O homenageado da festa era Euclides da Cunha trazendo o Arraial de Canudos e o líder Antônio Conselheiro. O filme Deus e o Diabo na Terra do Sol fora exibido no fluxo das metáforas atualizadas do movimento social massacrado por forças militares do governo de Prudente de Morais.

Gosto e legitimo. Mas devo dizer que não tenho a máxima predileção pelo movimento musical da Bossa Nova. Prefiro antes, outras linguagens e outras palavras poéticas. Talvez por ter sido flho direto do Rock And Rool, do Folk e do Blues. Da linhagem que vem de Chuck Berry misturando Bob Dylan. Trazendo estilhaços da poesia de Timothy Leary, Allen Ginsberg, Jack Kerouac e William S. Burroughs. Das guitarras de Muddy Waters e BB King. Do som do trompete de Miles Davis. Das performances dos Rolling Stones e dos Beatles. Dos suicidas Jim Morrison , Janis Joplin, Jimi Hendrix. Dos virtuoses Jimmy Page, Carlos Santana, Peter Townshend, Frank Zappa, John Macaughlin… King Crimson, Yes, Pink Floyd. De festivais do calibre de Monterey Pop e Woodstock. Forjado no Tropicalismo de Caetano, Gil, Mutantes, Tom Zé, Rogério Duprat, Capinam e Torquato Neto. Adepto da poesia concreta e do poema processo. Lembrando de passagem que Cazuza também foi fã de Ginsberg e o cita na canção “Só As Mães São Felizes”, Quiçá por ter optado por tanto barulho bom o caminho tenha sido árduo para chegar em João Gilberto.

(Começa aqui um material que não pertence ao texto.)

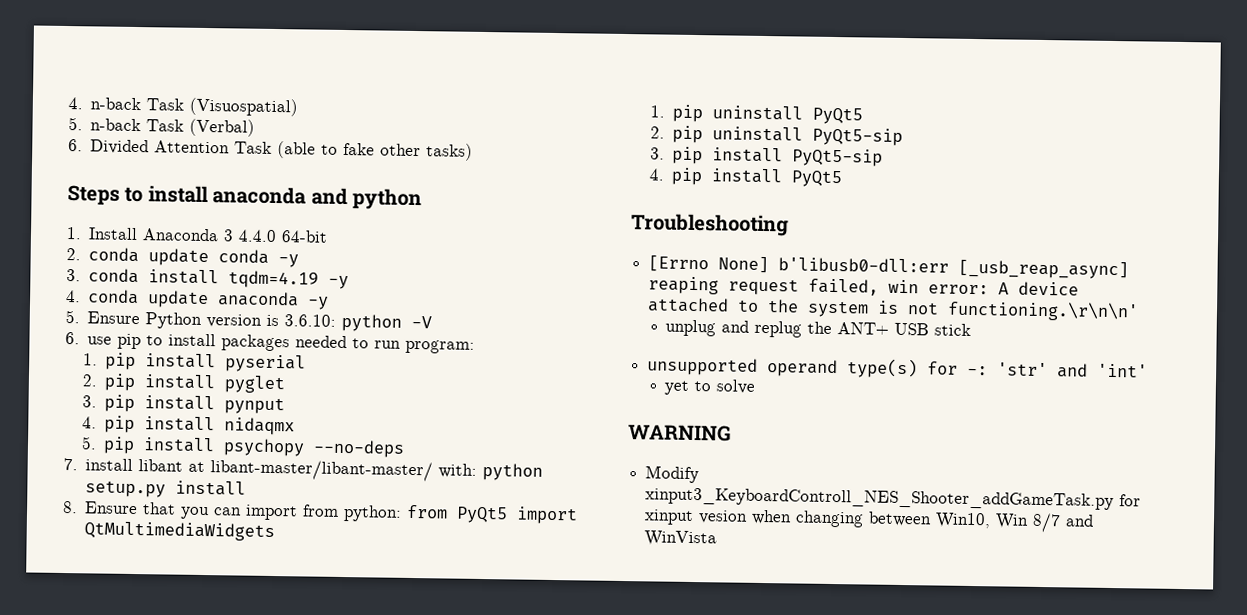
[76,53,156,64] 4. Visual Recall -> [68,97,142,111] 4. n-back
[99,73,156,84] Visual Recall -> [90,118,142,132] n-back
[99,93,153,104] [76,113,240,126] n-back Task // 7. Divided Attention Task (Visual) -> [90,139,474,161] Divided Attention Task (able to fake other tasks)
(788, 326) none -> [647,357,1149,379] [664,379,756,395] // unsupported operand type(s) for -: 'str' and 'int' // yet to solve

Será? Sei lá.

Custei muito, custei demais para entender o significado do “silêncio” de João. A alardeada batida do violão e a extensa inflexão de voz. A reelaboração de Ari Barroso, de Herivelton Martins, de Caymmi… De boleros mexicanos. Ouvi suas canções e li o Balanço da Bossa e outras Bossas, livro de Augusto de Campos. O ensaísta o compara no rigor, na disciplina, ao sentir o mesmo “horror físico ao ruído” com o compositor austríaco serialista, dodecafônico Anton Webern revolucionário da música contemporânea com Arnold Schoenberg, Alban Berg. Augusto finaliza o texto vaticinando mas deixa no ar uma indagação: ‘Webern, a esfinge. Webern, o justo. Webern e João. João e o violão, o cantor e a canção. Como distinguir um do outro?’ o popular e o erudito fundidos num espectro do som do silêncio. Amalgamados na sonorização e vocalização da perfeição. Que em última estância é desconstrução. Ou construção ao avesso.

Não havia me esforçado tanto para perceber o silêncio do branco da página utilizados nos intervalos partiturais no poema-constelação, Um lance de dados jamais abolirá o caso, do escritor francês Stepháne Mallarmé. É que em João Gilberto tudo é muito orgânico e a tradição vem perpassando Lamartine Babo (Joujoux e Balangandãs)

até Caetano Veloso/Agripino de Paula (Sampa). Ademais vem num confronto constante de estéticas brasileiras onde a entidade música busca a identidade cosmopolita e nela consegue se firmar. É preciso compreender bem esse processo aberto e dialógico.

Mallarmé numa projeção evolutiva já constituída por vanguardas históricas inspirou a

música de Claude Debussy junto a radicalidade linguística e tipográfica. A depuração do tempo ajuda muito uma vez que o poeta se exercitara em tal aventura visual no final do sec XIX. Contudo, o branco intervalado no poema foi para mim mais fácil de captar que o branco-silêncio-sonoro da música de João Gilberto. A Bosssa Nova se insere na linha evolutiva da criação musical e se projeta nas veias de continentes filtrada de inúmeras formas por Django Reinhardt, Stan Getz, Gil Evans, Claus Ogerman, Davis…

Musicalmente é a elaboração de um estilo próprio. Do ponto vista do texto mesmo tematicamente homogêneo o alcance ou voltagem não tenha tido equivalência inaugural.

Fato é que no banquete dramatúrgico-musical da Universidade Antropófaga que abril a festa Literária de Paraty e mais a mesa do xamã Ailton Krenak e Zé Celso estavam irmanados Oswald de Andrade, Euclides da Cunha, Glauber Rocha e João Gilberto. Fácil de entender: essas representações é o Brasil codificado numa nação grandiosa fora do ufanismo nacionalista. Olhando no próprio umbigo se impondo e dialogando para o mundo. Basta uma nota só. Ou o canto de João com Rita Lee. O canto de João com Gil. Com Bethânia. Caetano. Ou ele sozinho dissonante com seu e único cantar.